Article:
Tag Archives: Essays

Marie Thérèse

For school I had to research and write a paper on one part of the French Revolution using a unique perspective.

Marie Thérèse looked up at what she had engraved in the stone of her room in the tower prison:

“Marie-Thérèse Charlotte is the most unhappy person in the world. She can obtain no news of her mother; nor be reunited to her, though she has asked it a thousand times.Live, my good mother! whom I love well, but of whom I can hear no tidings. O my father! watch over me from heaven above, life was so cruel to her. O my God! forgive those who have made my parents suffer.”

At the sight of what she had written, she shook slightly before falling into a crumpled heap on the floor. The past six years had been a never ending nightmare. First was the storming of the Bastille, and then the arrest of her father, Louis XVI of France, which led to his execution and the disappearance of her mother. And then the disappearance of all French people who were loyal to the King.

She had been in this tower for two years. One by one the royal family had been taken away without ever coming back. Would she be next? She kept asking herself why. Why had that horrible guillotine been invented?

(Source records)

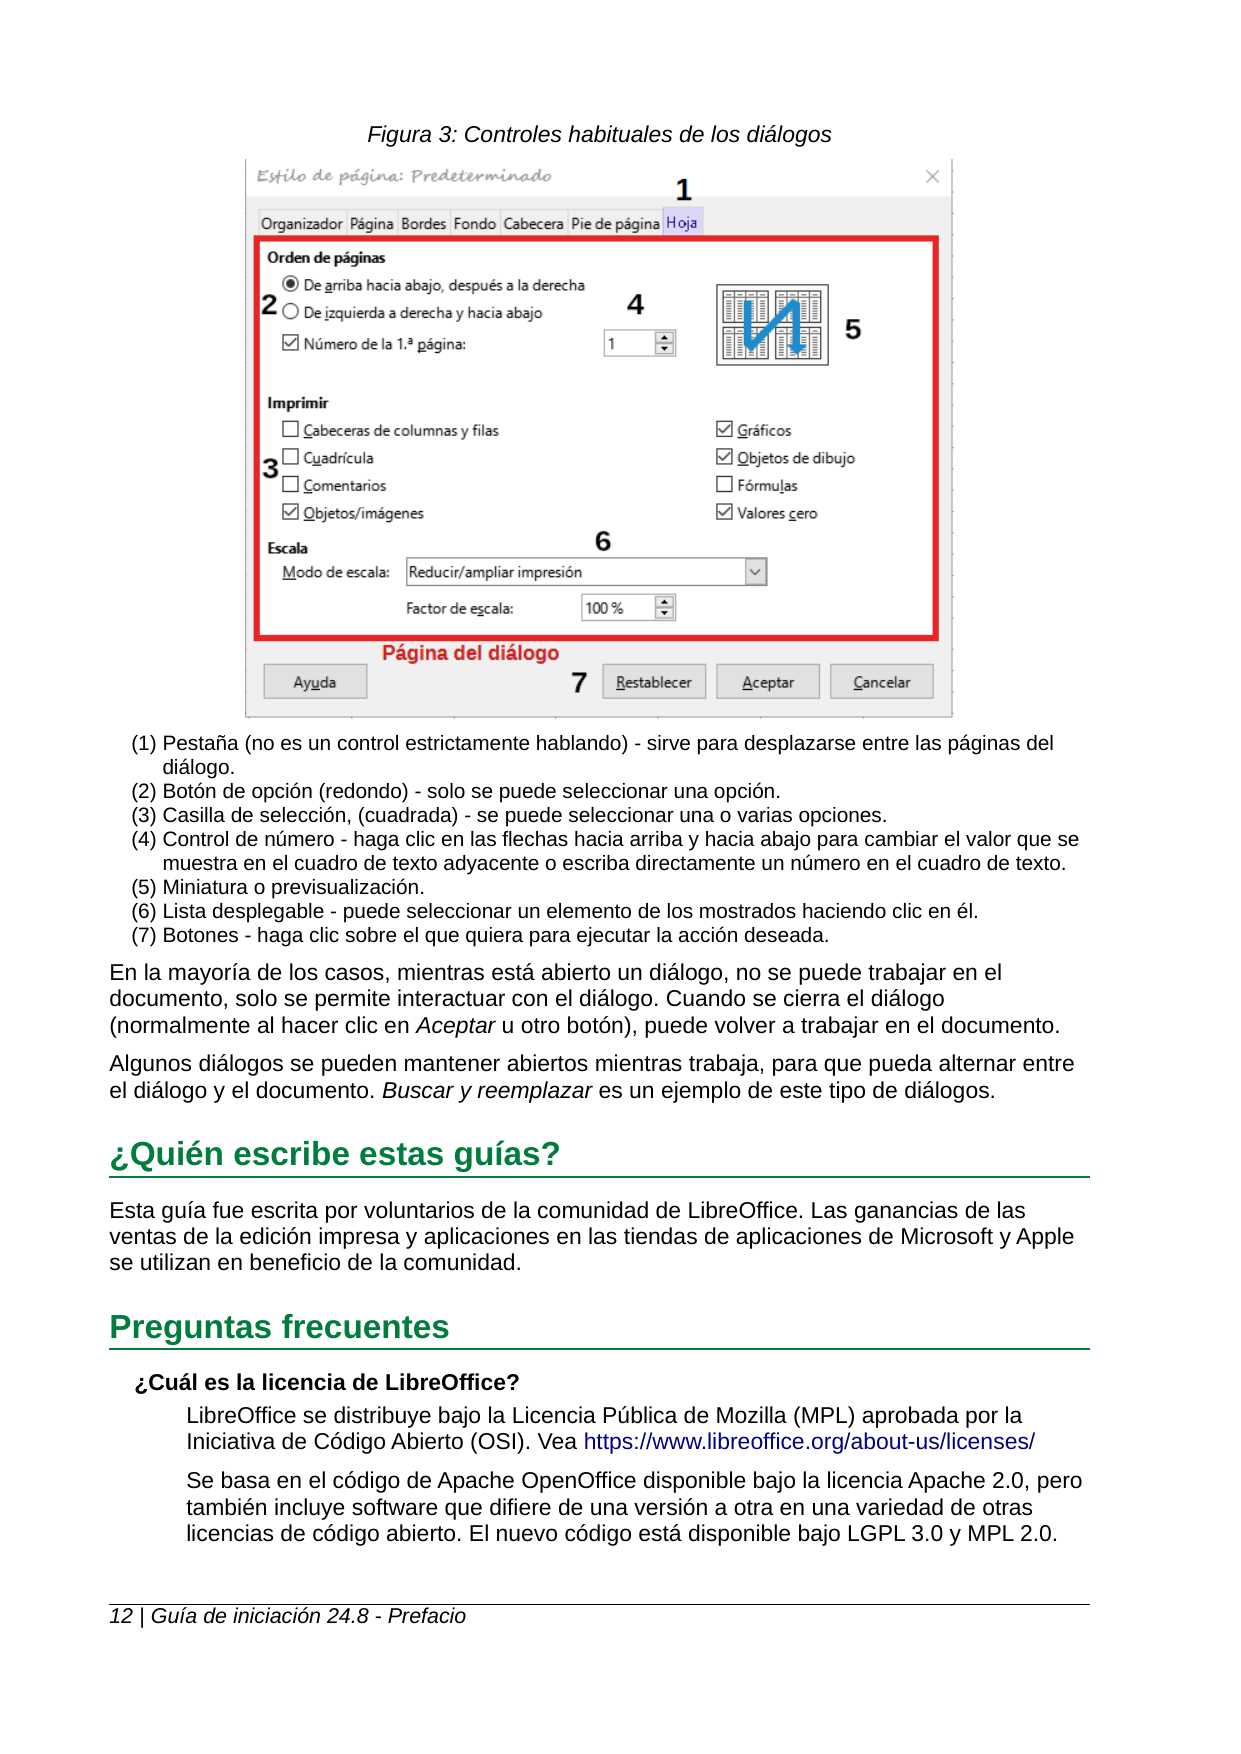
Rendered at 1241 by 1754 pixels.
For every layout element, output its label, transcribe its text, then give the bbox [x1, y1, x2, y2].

list Control de número - haga clic en las flechas hacia arriba y hacia abajo para cambiar el valor que se muestra en el cuadro de texto adyacente o escriba directamente un número en el cuadro de texto. [162, 827, 1090, 874]
text Se basa en el código de Apache OpenOffice disponible bajo la licencia Apache 2.0, pero también incluye software que difiere de una versión a otra en una variedad de otras licencias de código abierto. El nuevo código está disponible bajo LGPL 3.0 y MPL 2.0. [186, 1467, 1090, 1546]
list Lista desplegable - puede seleccionar un elemento de los mostrados haciendo clic en él. [162, 898, 1090, 922]
list Botón de opción (redondo) - solo se puede seleccionar una opción. [162, 779, 1090, 803]
list Miniatura o previsualización. [162, 874, 1090, 898]
text Figura 3: Controles habituales de los diálogos [245, 121, 954, 147]
subtitle ¿Quién escribe estas guías? [109, 1134, 1090, 1176]
text LibreOffice se distribuye bajo la Licencia Pública de Mozilla (MPL) aprobada por la Iniciativa de Código Abierto (OSI). Vea https://www.libreoffice.org/about-us/licenses/ [186, 1402, 1090, 1454]
list Pestaña (no es un control estrictamente hablando) - sirve para desplazarse entre las páginas del diálogo. [162, 731, 1090, 779]
text En la mayoría de los casos, mientras está abierto un diálogo, no se puede trabajar en el documento, solo se permite interactuar con el diálogo. Cuando se cierra el diálogo (normalmente al hacer clic en Aceptar u otro botón), puede volver a trabajar en el documento. [109, 959, 1090, 1038]
list Botones - haga clic sobre el que quiera para ejecutar la acción deseada. [162, 922, 1090, 946]
list Casilla de selección, (cuadrada) - se puede seleccionar una o varias opciones. [162, 803, 1090, 827]
subtitle Preguntas frecuentes [109, 1307, 1090, 1348]
text Esta guía fue escrita por voluntarios de la comunidad de LibreOffice. Las ganancias de las ventas de la edición impresa y aplicaciones en las tiendas de aplicaciones de Microsoft y Apple se utilizan en beneficio de la comunidad. [109, 1197, 1090, 1276]
picture [245, 159, 954, 719]
text ¿Cuál es la licencia de LibreOffice? [134, 1369, 1090, 1396]
text Algunos diálogos se pueden mantener abiertos mientras trabaja, para que pueda alternar entre el diálogo y el documento. Buscar y reemplazar es un ejemplo de este tipo de diálogos. [109, 1050, 1090, 1103]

Requirements:
A: Retype the entire Marie Thérèse piece word for word.
B: From the rows, echo back the lines between the one holding "list Control de" and the one holding "text Se basa", inclusive, and nothing else.

Set of answers:
A:
Tag Archives: Essays

Marie Thérèse

For school I had to research and write a paper on one part of the French Revolution using a unique perspective.

Marie Thérèse looked up at what she had engraved in the stone of her room in the tower prison:

“Marie-Thérèse Charlotte is the most unhappy person in the world. She can obtain no news of her mother; nor be reunited to her, though she has asked it a thousand times.Live, my good mother! whom I love well, but of whom I can hear no tidings. O my father! watch over me from heaven above, life was so cruel to her. O my God! forgive those who have made my parents suffer.”

At the sight of what she had written, she shook slightly before falling into a crumpled heap on the floor. The past six years had been a never ending nightmare. First was the storming of the Bastille, and then the arrest of her father, Louis XVI of France, which led to his execution and the disappearance of her mother. And then the disappearance of all French people who were loyal to the King.

She had been in this tower for two years. One by one the royal family had been taken away without ever coming back. Would she be next? She kept asking herself why. Why had that horrible guillotine been invented?

B:
list Control de número - haga clic en las flechas hacia arriba y hacia abajo para cambiar el valor que se muestra en el cuadro de texto adyacente o escriba directamente un número en el cuadro de texto. [162, 827, 1090, 874]
text Se basa en el código de Apache OpenOffice disponible bajo la licencia Apache 2.0, pero también incluye software que difiere de una versión a otra en una variedad de otras licencias de código abierto. El nuevo código está disponible bajo LGPL 3.0 y MPL 2.0. [186, 1467, 1090, 1546]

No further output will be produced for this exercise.